Ashpreet Sahni and his employees at his Ludhiana factory, which makes tractor parts [Megha Bahree/Al Jazeera]

Ashpreet Sahni, who makes parts for tractors and trailers at his Sehaj Solutions (Engg) Pvt Ltd predominantly for the export market, is also gearing up for that potential increase in demand. The first-generation entrepreneur, who started his business in 2014, has recently bought a 1.2-hectare (3-acre) plot of land to set up a new factory.

“The challenge is to assess whether you will get the business you’re trying to invest for,” he said.

Some of those concerns are based on government policies that are targeted to increase large-scale manufacturing, several entrepreneurs that Al Jazeera spoke with said.

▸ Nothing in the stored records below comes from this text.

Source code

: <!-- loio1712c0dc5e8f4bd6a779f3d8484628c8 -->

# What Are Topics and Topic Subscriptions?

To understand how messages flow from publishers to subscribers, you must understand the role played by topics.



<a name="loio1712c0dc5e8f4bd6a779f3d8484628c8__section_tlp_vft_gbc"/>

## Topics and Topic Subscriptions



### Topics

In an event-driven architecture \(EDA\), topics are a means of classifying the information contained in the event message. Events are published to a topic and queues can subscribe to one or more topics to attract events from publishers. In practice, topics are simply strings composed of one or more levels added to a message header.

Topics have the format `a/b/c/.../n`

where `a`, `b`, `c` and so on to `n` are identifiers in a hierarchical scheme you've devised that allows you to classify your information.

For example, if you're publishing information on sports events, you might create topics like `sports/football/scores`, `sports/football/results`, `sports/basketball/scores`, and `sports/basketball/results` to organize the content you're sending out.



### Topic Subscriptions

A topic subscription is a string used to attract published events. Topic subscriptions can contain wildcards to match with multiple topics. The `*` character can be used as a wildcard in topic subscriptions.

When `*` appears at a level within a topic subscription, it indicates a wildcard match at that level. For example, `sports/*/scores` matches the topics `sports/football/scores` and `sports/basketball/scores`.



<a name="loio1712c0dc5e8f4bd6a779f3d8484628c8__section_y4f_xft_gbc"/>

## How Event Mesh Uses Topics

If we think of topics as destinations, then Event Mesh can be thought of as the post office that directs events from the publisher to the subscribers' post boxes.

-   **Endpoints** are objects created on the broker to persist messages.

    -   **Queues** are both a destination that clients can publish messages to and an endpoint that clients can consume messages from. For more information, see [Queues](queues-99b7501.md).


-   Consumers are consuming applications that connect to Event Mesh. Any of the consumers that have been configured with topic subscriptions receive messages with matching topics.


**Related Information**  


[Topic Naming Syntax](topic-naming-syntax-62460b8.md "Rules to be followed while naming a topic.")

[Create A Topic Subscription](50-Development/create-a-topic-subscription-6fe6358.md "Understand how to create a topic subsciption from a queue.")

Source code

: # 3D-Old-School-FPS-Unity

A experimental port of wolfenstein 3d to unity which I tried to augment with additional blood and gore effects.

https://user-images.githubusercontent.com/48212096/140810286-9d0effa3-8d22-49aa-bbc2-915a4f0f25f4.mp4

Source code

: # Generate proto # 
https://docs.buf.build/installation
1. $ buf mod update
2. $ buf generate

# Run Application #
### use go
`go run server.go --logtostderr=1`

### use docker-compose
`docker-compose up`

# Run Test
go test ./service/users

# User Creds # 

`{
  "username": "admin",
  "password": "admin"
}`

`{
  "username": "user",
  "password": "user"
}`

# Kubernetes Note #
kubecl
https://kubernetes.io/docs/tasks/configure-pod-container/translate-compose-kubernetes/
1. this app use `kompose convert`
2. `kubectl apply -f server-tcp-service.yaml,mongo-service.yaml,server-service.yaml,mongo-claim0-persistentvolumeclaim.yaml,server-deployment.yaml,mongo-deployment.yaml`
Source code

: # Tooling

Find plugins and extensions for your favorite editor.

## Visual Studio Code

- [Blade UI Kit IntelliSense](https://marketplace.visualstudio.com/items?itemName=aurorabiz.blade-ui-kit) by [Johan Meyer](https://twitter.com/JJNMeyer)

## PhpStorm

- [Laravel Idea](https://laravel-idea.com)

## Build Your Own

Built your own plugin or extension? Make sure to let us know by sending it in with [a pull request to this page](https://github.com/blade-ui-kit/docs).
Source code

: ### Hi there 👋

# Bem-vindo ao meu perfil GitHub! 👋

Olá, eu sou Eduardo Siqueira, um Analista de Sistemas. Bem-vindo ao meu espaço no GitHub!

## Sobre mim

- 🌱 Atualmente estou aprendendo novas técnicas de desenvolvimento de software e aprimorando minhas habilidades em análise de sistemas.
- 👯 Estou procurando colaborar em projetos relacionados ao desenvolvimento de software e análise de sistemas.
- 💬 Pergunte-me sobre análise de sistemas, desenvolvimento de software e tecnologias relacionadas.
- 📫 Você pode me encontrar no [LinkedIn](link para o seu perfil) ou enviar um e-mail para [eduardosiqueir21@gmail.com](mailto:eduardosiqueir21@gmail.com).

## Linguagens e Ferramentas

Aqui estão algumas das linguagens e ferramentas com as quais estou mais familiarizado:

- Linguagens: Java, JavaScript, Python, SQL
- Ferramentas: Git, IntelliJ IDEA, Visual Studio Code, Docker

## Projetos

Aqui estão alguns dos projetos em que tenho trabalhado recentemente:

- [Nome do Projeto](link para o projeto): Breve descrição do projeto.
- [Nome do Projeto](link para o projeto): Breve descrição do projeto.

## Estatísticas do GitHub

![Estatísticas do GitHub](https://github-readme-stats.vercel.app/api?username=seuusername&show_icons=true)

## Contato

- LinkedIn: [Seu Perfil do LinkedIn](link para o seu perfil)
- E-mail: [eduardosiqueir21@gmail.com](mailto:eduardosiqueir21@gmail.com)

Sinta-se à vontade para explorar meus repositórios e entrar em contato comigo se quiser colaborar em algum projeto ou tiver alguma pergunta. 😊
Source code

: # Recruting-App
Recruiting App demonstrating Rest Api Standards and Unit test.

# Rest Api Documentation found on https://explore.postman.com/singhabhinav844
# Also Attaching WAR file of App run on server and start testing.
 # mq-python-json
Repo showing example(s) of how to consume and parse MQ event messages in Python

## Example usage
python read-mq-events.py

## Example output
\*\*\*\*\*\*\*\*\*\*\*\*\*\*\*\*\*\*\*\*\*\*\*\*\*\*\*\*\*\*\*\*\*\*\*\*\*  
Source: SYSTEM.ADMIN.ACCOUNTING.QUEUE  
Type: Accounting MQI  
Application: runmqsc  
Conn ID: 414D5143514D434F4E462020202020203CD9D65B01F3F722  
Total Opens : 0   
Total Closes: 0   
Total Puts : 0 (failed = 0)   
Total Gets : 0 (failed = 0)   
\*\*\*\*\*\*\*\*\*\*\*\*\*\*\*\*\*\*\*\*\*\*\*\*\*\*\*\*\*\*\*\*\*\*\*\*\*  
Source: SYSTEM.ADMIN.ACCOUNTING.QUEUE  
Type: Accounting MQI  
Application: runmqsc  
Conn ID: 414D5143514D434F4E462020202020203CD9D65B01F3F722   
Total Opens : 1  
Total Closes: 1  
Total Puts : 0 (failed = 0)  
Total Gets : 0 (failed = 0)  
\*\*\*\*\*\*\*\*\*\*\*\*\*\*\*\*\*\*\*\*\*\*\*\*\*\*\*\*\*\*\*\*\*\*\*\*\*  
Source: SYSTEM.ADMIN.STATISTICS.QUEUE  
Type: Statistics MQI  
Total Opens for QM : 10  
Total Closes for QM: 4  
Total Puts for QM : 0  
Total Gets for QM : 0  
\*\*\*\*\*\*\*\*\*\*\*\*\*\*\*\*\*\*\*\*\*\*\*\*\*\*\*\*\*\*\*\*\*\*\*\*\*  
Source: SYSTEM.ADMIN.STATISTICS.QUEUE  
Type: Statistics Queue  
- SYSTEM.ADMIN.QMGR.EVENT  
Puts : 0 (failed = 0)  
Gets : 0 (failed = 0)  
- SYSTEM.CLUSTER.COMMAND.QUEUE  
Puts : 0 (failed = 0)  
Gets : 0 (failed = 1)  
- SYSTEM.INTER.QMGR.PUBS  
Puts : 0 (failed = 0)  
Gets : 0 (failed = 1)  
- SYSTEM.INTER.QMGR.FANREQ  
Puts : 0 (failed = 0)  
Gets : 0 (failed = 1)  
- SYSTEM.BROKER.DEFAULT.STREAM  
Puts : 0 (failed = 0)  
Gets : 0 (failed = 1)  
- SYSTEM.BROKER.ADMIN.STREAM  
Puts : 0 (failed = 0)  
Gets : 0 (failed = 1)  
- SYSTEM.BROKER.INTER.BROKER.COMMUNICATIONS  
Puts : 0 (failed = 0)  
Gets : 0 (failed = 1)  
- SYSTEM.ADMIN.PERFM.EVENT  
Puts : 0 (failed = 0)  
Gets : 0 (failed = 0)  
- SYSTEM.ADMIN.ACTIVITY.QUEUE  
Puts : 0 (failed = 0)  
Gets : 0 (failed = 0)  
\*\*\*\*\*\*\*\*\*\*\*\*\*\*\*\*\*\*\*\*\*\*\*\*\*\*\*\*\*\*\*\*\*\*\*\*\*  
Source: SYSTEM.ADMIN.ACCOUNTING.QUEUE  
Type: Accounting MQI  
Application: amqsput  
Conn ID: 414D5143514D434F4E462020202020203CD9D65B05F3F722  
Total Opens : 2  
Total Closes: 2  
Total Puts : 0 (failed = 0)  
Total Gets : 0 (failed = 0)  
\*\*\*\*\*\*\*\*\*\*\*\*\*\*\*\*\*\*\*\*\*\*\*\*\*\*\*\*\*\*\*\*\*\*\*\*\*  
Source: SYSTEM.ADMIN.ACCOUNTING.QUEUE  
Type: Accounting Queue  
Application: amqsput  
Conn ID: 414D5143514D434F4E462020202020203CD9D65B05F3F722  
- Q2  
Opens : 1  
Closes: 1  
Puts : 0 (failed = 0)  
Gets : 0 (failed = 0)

The so-called production-linked incentive offers businesses in a range of sectors cash incentives that in some sectors can be as high as 7 percent of sales. Companies receive the incentives if they meet incremental production targets over a base year for a period of five years.

The scheme ends up giving a boost to large businesses, which, with their economies of scale, can keep costs down and squeeze suppliers.

“The scheme doesn’t guarantee a share in profits with the small suppliers,” said Sahni, dismissing the oft-touted idea that the success of large companies will lead to a more robust supply chain of smaller firms.

“If their costs get cheaper, we will be finished,” Mittal said.

With those concerns in mind, representatives of the MSME sector are meeting Modi on September 17. Cycle rim maker Kular is one of them.

He has been given two minutes to speak, he said. “I don’t know what I can really say in that, but I will have to try,” he said.